Dataset entries:

*** Block opens ***

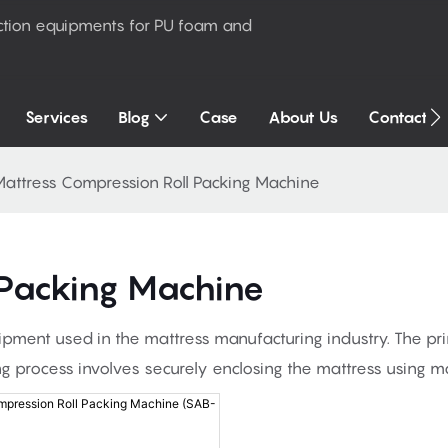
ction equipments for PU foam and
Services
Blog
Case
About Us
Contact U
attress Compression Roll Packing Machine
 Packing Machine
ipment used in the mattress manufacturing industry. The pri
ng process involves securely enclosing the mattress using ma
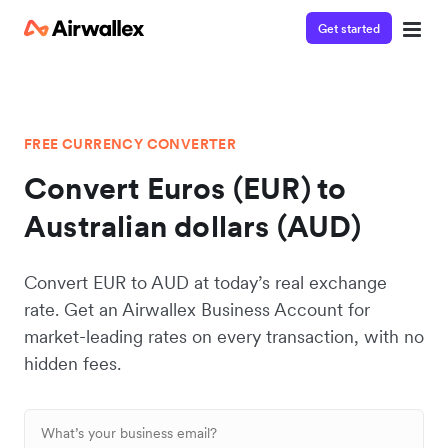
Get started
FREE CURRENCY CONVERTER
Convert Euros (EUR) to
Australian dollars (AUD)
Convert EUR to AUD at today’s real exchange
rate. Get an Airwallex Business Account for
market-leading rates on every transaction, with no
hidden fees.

*** Block closes ***
*** Block opens ***

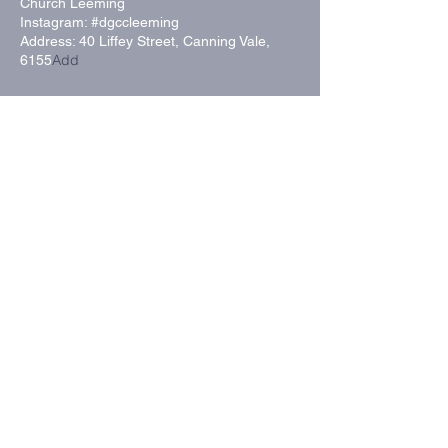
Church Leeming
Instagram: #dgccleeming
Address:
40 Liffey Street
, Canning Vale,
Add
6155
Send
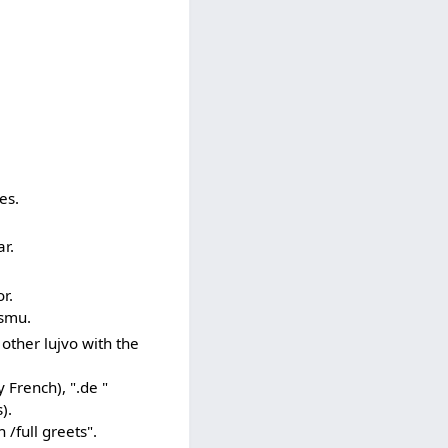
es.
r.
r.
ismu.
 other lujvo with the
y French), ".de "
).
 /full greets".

*** Block closes ***
*** Block opens ***

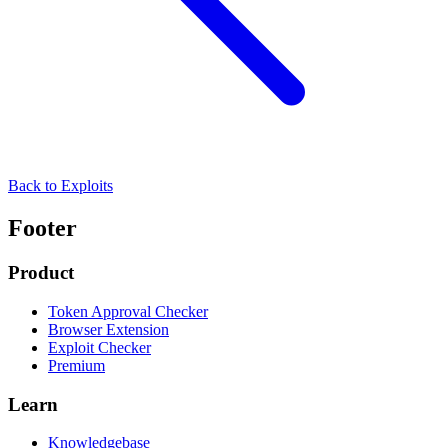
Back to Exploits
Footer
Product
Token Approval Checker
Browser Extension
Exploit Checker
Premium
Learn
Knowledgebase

*** Block closes ***

Each line from the one that contains "ction equipments for PU foam and" down to the one that contains "hidden fees." is to be returned exactly as it stands above, both ends included, with pictures removed.

Answer for the task:
ction equipments for PU foam and
Services
Blog
Case
About Us
Contact U
attress Compression Roll Packing Machine
 Packing Machine
ipment used in the mattress manufacturing industry. The pri
ng process involves securely enclosing the mattress using ma
Get started
FREE CURRENCY CONVERTER
Convert Euros (EUR) to
Australian dollars (AUD)
Convert EUR to AUD at today’s real exchange
rate. Get an Airwallex Business Account for
market-leading rates on every transaction, with no
hidden fees.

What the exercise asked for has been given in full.